Каждый из этих процессов оставляет свой уникальный след. Некрос воскрешает мёртвых, а Разрушение превращает сами руины в живую, грозную память о том, что некогда существовало.
Я смотрю на паука и произношу дружелюбно:
— Пук! Ай-да сю-да!
Обтёсанный булыжник на металлических ножках замер, будто обдумывая мою команду. Пришлось поманить его лёгкой волной Разрушения, и только тогда он двинулся с места. Его шаги были осторожными, почти неуверенными, но всё же он двигался в мою сторону.
«Ну-ка, посмотрим на твою походку»— думаю я, пристально наблюдая за носителем моей Атрибутики.

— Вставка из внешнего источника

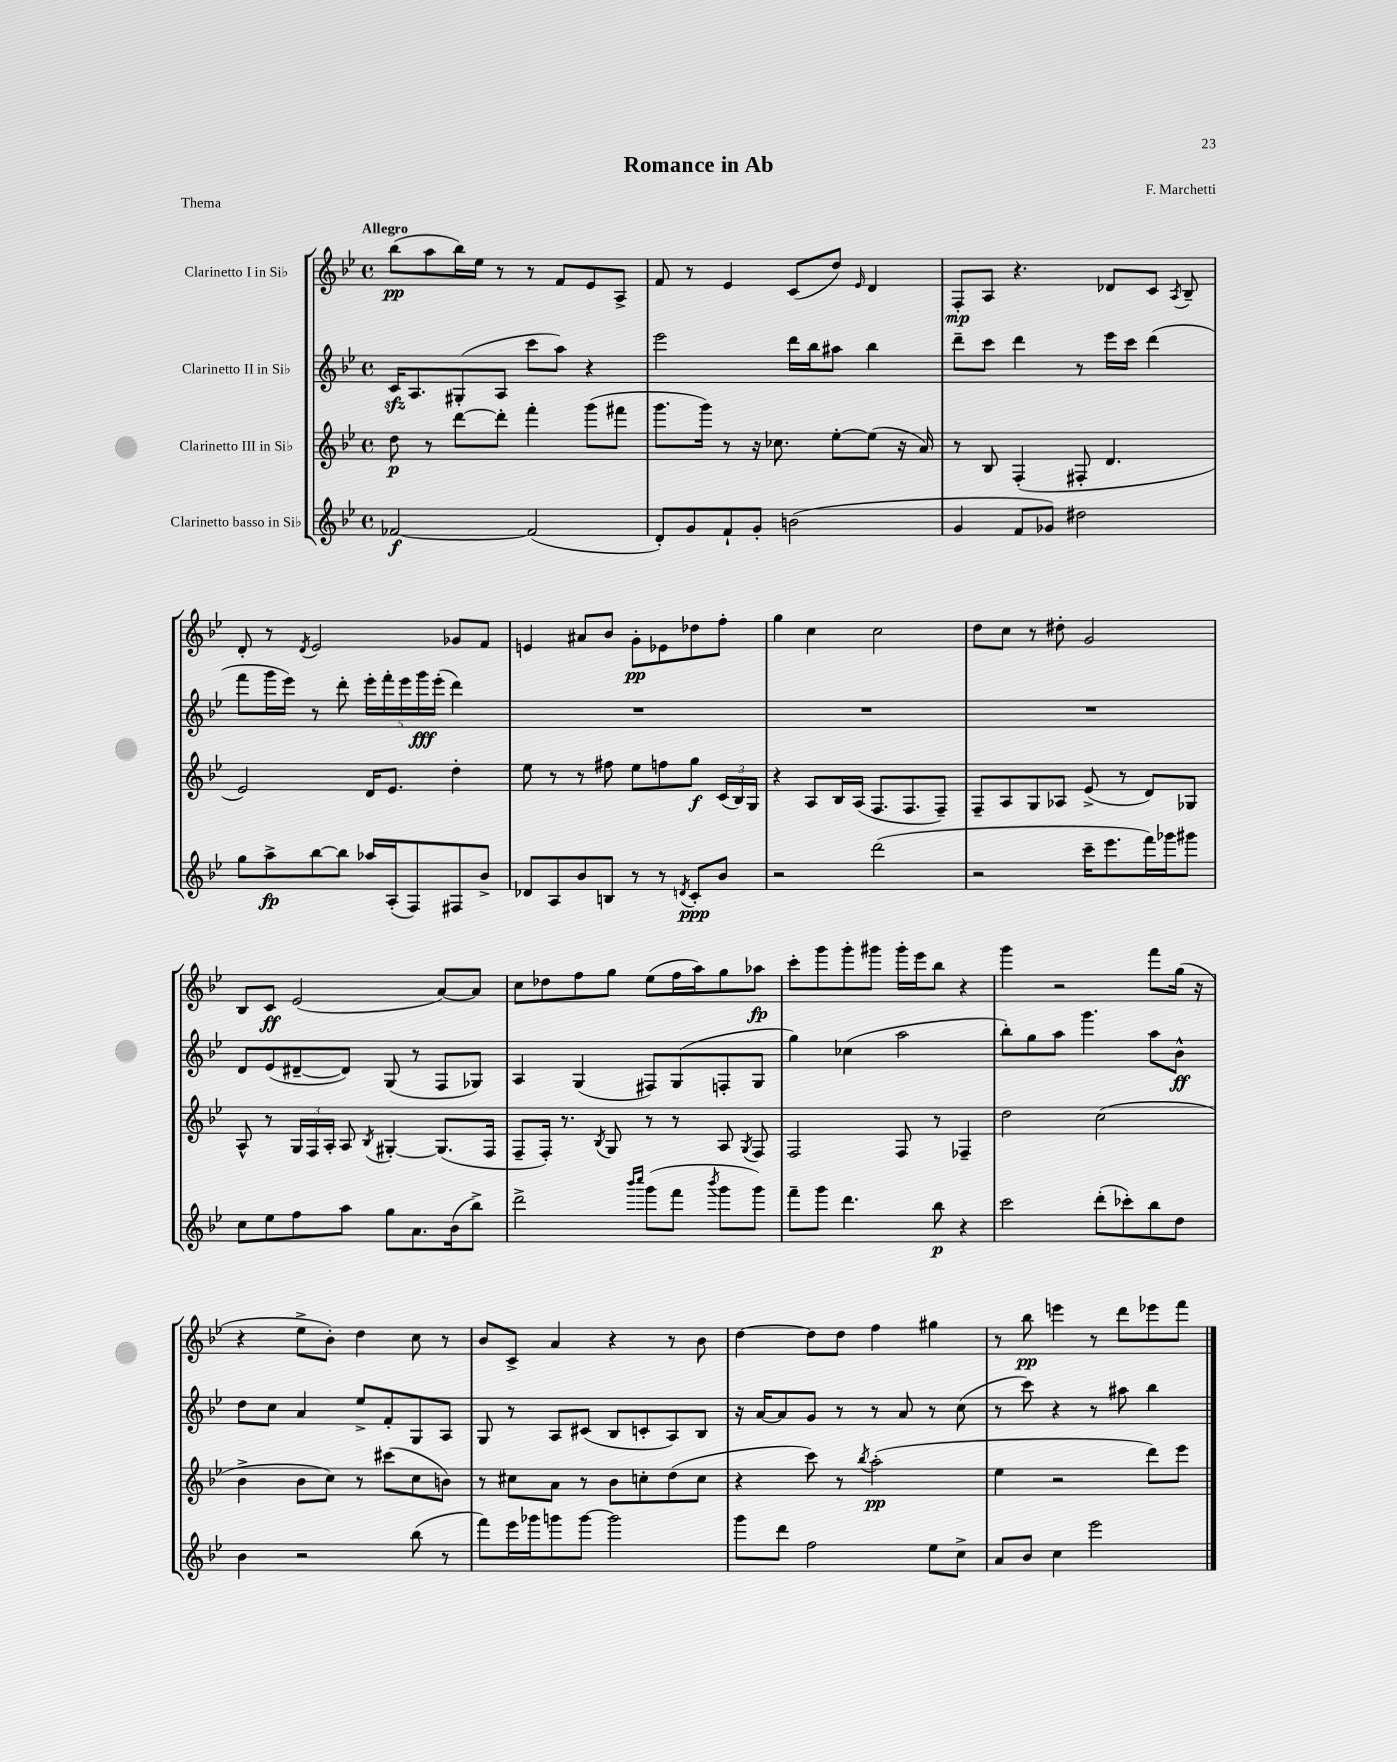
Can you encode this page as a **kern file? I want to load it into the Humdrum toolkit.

**kern	**dynam	**kern	**dynam	**kern	**dynam	**kern	**dynam
*part4	*part4	*part3	*part3	*part2	*part2	*part1	*part1
*staff4	*staff4	*staff3	*staff3	*staff2	*staff2	*staff1	*staff1
*I"Clarinetto basso in Si♭	*	*I"Clarinetto III in Si♭	*	*I"Clarinetto II in Si♭	*	*I"Clarinetto I in Si♭	*
*clefG2	*	*clefG2	*	*clefG2	*	*clefG2	*
*k[b-e-]	*	*k[b-e-]	*	*k[b-e-]	*	*k[b-e-]	*
*M4/4	*	*M4/4	*	*M4/4	*	*M4/4	*
*met(c)	*	*met(c)	*	*met(c)	*	*met(c)	*
=1	=1	=1	=1	=1	=1	=1	=1
!	!	!	!	!	!	!LO:TX:a:B:t=Allegro	!
[2f-X/	f	8dd\	p	16czz/KL	.	(8bb-\L	pp
.	.	.	.	8.A/	.	.	.
.	.	8r	.	.	.	8aa\	.
.	.	[8ddd\L	.	(8G#X'/	.	16bb-\L)	.
.	.	.	.	.	.	16ee-\JJ	.
.	.	8ddd'\J]	.	8A/J	.	8r	.
(2f-/]	.	4fff'\	.	8ccc\L	.	8r	.
.	.	.	.	8aa\J)	.	8f/L	.
.	.	(8ggg\L	.	4r	.	8e-/	.
.	.	8fff#X\J	.	.	.	8A^/J	.
=2	=2	=2	=2	=2	=2	=2	=2
8d'/L)	.	8.ggg\L	.	2eee-\	.	8f/	.
8g/	.	.	.	.	.	8r	.
.	.	16ggg\Jk)	.	.	.	.	.
8f`/	.	8r	.	.	.	4e-/	.
8g'/J	.	16r	.	.	.	.	.
.	.	8.cc-X\	.	.	.	.	.
(2bn\	.	.	.	16ddd\LL	.	(8c/L	.
.	.	.	.	16bb-\J	.	.	.
.	.	[8ee-'\L	.	8aa#X\J	.	8dd/J)	.
.	.	.	.	.	.	16qqe-/	.
.	.	(8ee-\J]	.	4bb-\	.	4d/	.
.	.	16r	.	.	.	.	.
.	.	16a/)	.	.	.	.	.
=3	=3	=3	=3	=3	=3	=3	=3
4g/	.	8r	.	8ddd~\L	.	8F'/L	mp
.	.	8B-/	.	8ccc\J	.	8A/J	.
8f/L	.	(4F'/	.	4ddd\	.	4.r	.
8g-X/J)	.	.	.	.	.	.	.
2dd#X\	.	8F#X'/	.	8r	.	.	.
.	.	4.d/	.	16eee-\LL	.	8d-X/L	.
.	.	.	.	16ccc\JJ	.	.	.
.	.	.	.	(4ddd\	.	8c/J	.
.	.	.	.	.	.	8qA/	.
.	.	.	.	.	.	8B-~/	.
!!LO:LB:g=z
=4	=4	=4	=4	=4	=4	=4	=4
8gg\L	.	2e-/)	.	8fff\L	.	8d'/	.
8aa^\	fp	.	.	16ggg\L	.	8r	.
.	.	.	.	16eee-\JJ)	.	.	.
.	.	.	.	.	.	8qd/	.
[8bb-\	.	.	.	8r	.	2e-/	.
8bb-\J]	.	.	.	8ddd'\	.	.	.
16aa-X/LL	.	16d/KL	.	20eee-'\LL	.	.	.
.	.	.	.	20fff'\	.	.	.
(16A'/J	.	8.e-/J	.	.	.	.	.
.	.	.	.	20eee-\	.	.	.
8F/)	.	.	.	.	.	.	.
.	.	.	.	20ggg\	fff	.	.
.	.	.	.	(20eee-'\JJ	.	.	.
8F#X/	.	4dd'\	.	4ddd\)	.	8g-X/L	.
8b-^/J	.	.	.	.	.	8f/J	.
=5	=5	=5	=5	=5	=5	=5	=5
8d-X/L	.	8ee-\	.	1r	.	4en/	.
8A/	.	8r	.	.	.	.	.
8b-/	.	8r	.	.	.	8a#X/L	.
8Bn/J	.	8ff#X\	.	.	.	8b-/J	.
8r	.	8ee-\L	.	.	.	8g'\L	pp
8r	.	8ffn\	.	.	.	8e-X\	.
8qdn/	.	.	.	.	.	.	.
8c'/L	ppp	8gg\J	f	.	.	8dd-X\	.
8b-/J	.	(24c/LL	.	.	.	8ff'\J	.
.	.	24B-/)	.	.	.	.	.
.	.	24G/JJ	.	.	.	.	.
=6	=6	=6	=6	=6	=6	=6	=6
2r	.	4r	.	1r	.	4gg\	.
.	.	8A/L	.	.	.	4cc\	.
.	.	16B-/L	.	.	.	.	.
.	.	(16A/JJ	.	.	.	.	.
(2ddd\	.	8.F/L	.	.	.	2cc\	.
.	.	8.F/	.	.	.	.	.
.	.	8F~/J)	.	.	.	.	.
=7	=7	=7	=7	=7	=7	=7	=7
2r	.	8F~/L	.	1r	.	8dd\L	.
.	.	8A/	.	.	.	8cc\J	.
.	.	8G/	.	.	.	8r	.
.	.	8A-X/J	.	.	.	8dd#X'\	.
16ccc~\KL	.	(8e-^/	.	.	.	2g/	.
8.eee-\	.	.	.	.	.	.	.
.	.	8r	.	.	.	.	.
16fff\L)	.	8d/L)	.	.	.	.	.
16ggg-X\J	.	.	.	.	.	.	.
8ggg#X\J	.	8G-X/J	.	.	.	.	.
!!LO:LB:g=z
=8	=8	=8	=8	=8	=8	=8	=8
8cc\L	.	8A^^/	.	8d/L	.	8B-/L	.
8ee-\	.	8r	.	(8e-/	.	8c/J	ff
8ff\	.	24G/LL	.	[8d#X~/	.	(2e-/	.
.	.	24F/	.	.	.	.	.
.	.	24A'/JJ	.	.	.	.	.
8aa\J	.	8A/	.	8d#/J])	.	.	.
.	.	8qB-/	.	.	.	.	.
8gg\L	.	[4G#X'/	.	(8G/	.	.	.
8.a\	.	.	.	8r	.	.	.
.	.	(8.G#/L]	.	8F/L	.	[8a/L)	.
(16b-\k	.	.	.	.	.	.	.
8bb-^\J)	.	.	.	8G-X/J)	.	8a/J]	.
.	.	16F/Jk	.	.	.	.	.
=9	=9	=9	=9	=9	=9	=9	=9
2ddd^\	.	8F~/L	.	4A/	.	8cc\L	.
.	.	16F'/Jk)	.	.	.	8dd-X\	.
.	.	8.r	.	.	.	.	.
.	.	.	.	(4G/	.	8ff\	.
.	.	8qB-/	.	.	.	.	.
.	.	8G/	.	.	.	8gg\J	.
16qqbbb-/LL	.	.	.	.	.	.	.
16qqcccc/JJ	.	.	.	.	.	.	.
(8ggg\L	.	8r	.	8F#X/L)	.	(8ee-\L	.
8fff\J	.	8r	.	(8G/	.	16ff\L	.
.	.	.	.	.	.	16aa\J)	.
8qbbb-/	.	.	.	.	.	.	.
8ggg\L	.	8A/	.	8Fn'/	.	8gg\	.
.	.	8qG/	.	.	.	.	.
8ggg\J)	.	8F/	.	8G/J	.	8aa-X\J	fp
=10	=10	=10	=10	=10	=10	=10	=10
8fff~\L	.	2F/	.	4gg\)	.	8ccc'\L	.
8ggg\J	.	.	.	.	.	8ggg\	.
4.ddd\	.	.	.	(4cc-X\	.	8ggg'\	.
.	.	.	.	.	.	8ggg#X\J	.
.	.	8F/	.	2aa\	.	16ggg#'\LL	.
.	.	.	.	.	.	16eee-\J	.
8bb-\	p	8r	.	.	.	8bb-\J	.
4r	.	4F-X~/	.	.	.	4r	.
=11	=11	=11	=11	=11	=11	=11	=11
2ccc\	.	2dd\	.	8bb-'\L)	.	4ggg\	.
.	.	.	.	8gg\	.	.	.
.	.	.	.	8aa\J	.	2r	.
.	.	.	.	4.ggg\	.	.	.
(8ddd'\L	.	(2cc\	.	.	.	.	.
8ccc-X'\)	.	.	.	.	.	.	.
8bb-\	.	.	.	8aa\L	.	8fff\L	.
8dd\J	.	.	.	8b-^^\J	ff	(16gg\Jk	.
.	.	.	.	.	.	16r	.
!!LO:LB:g=z
=12	=12	=12	=12	=12	=12	=12	=12
4b-\	.	4b-^\	.	8dd\L	.	4r	.
.	.	.	.	8cc\J	.	.	.
2r	.	8b-\L	.	4a/	.	8ee-^\L	.
.	.	8cc\J)	.	.	.	8b-'\J)	.
.	.	8r	.	8ee-^/L	.	4dd\	.
.	.	(8ccc#X\L	.	8f'/	.	.	.
(8bb-\	.	8cc\	.	8G/	.	8cc\	.
8r	.	8bn\J)	.	8A/J	.	8r	.
=13	=13	=13	=13	=13	=13	=13	=13
8fff\L)	.	8r	.	8G/	.	8b-/L	.
16eee-\L	.	8cc#X\L	.	8r	.	8c^/J	.
16ggg-X\J	.	.	.	.	.	.	.
8gggn\	.	8a\J	.	8A/L	.	4a/	.
[8ggg\J	.	8r	.	(8c#X/J	.	.	.
2ggg\]	.	8b-\L	.	8B-/L	.	4r	.
.	.	8ccn'\	.	8cn'/	.	.	.
.	.	(8dd\	.	8A/)	.	8r	.
.	.	8cc\J	.	8B-/J	.	8b-\	.
=14	=14	=14	=14	=14	=14	=14	=14
8ggg\L	.	4r	.	16r	.	[4dd\	.
.	.	.	.	[16a/KL	.	.	.
8ddd\J	.	.	.	8a/]	.	.	.
2ff\	.	8ccc\)	.	8g/J	.	8dd\L]	.
.	.	8r	.	8r	.	8dd\J	.
.	.	8qbb-/	.	.	.	.	.
.	.	(2aa'\	pp	8r	.	4ff\	.
.	.	.	.	8a/	.	.	.
8ee-\L	.	.	.	8r	.	4gg#X\	.
8cc^\J	.	.	.	(8cc\	.	.	.
=15	=15	=15	=15	=15	=15	=15	=15
8a/L	.	4ee-\	.	8r	.	8r	.
8b-/J	.	.	.	8ccc\)	.	8bb-\	pp
4cc\	.	2r	.	4r	.	4eeen\	.
2eee-\	.	.	.	8r	.	8r	.
.	.	.	.	8aa#X\	.	8ddd\L	.
.	.	8ddd\L)	.	4bb-\	.	8eee-X\	.
.	.	8eee-\J	.	.	.	8fff\J	.
==	==	==	==	==	==	==	==
*-	*-	*-	*-	*-	*-	*-	*-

Паук приближается медленно, словно изучает обстановку. Его тонкие металлические ножки издают лёгкий, едва слышный звон, касаясь пола. В его движениях читается неуклюжесть, свойственная тем, кто только начал осваивать свои возможности. Маленький эхозверь, почти новорожденный. Прямо как я.
Хотя назвать его просто пауком — это было бы оскорблением.
Радостно машу рукой и, не сдержав любопытства, протягиваю руки, чтобы взять фамильяра. Но едва мои пальцы касаются его, я понимаю, что руки-то у меня еще неловкие и слабые. А булыжник оказывается на удивление тяжёлым. Стараясь удержать его, я неловко переступаю с ноги на ногу, но паук всё равно выскальзывает и глухо шмякается на пол.
— Ах мляха… Изфини! — удрученно выдыхаю я, приседая рядом.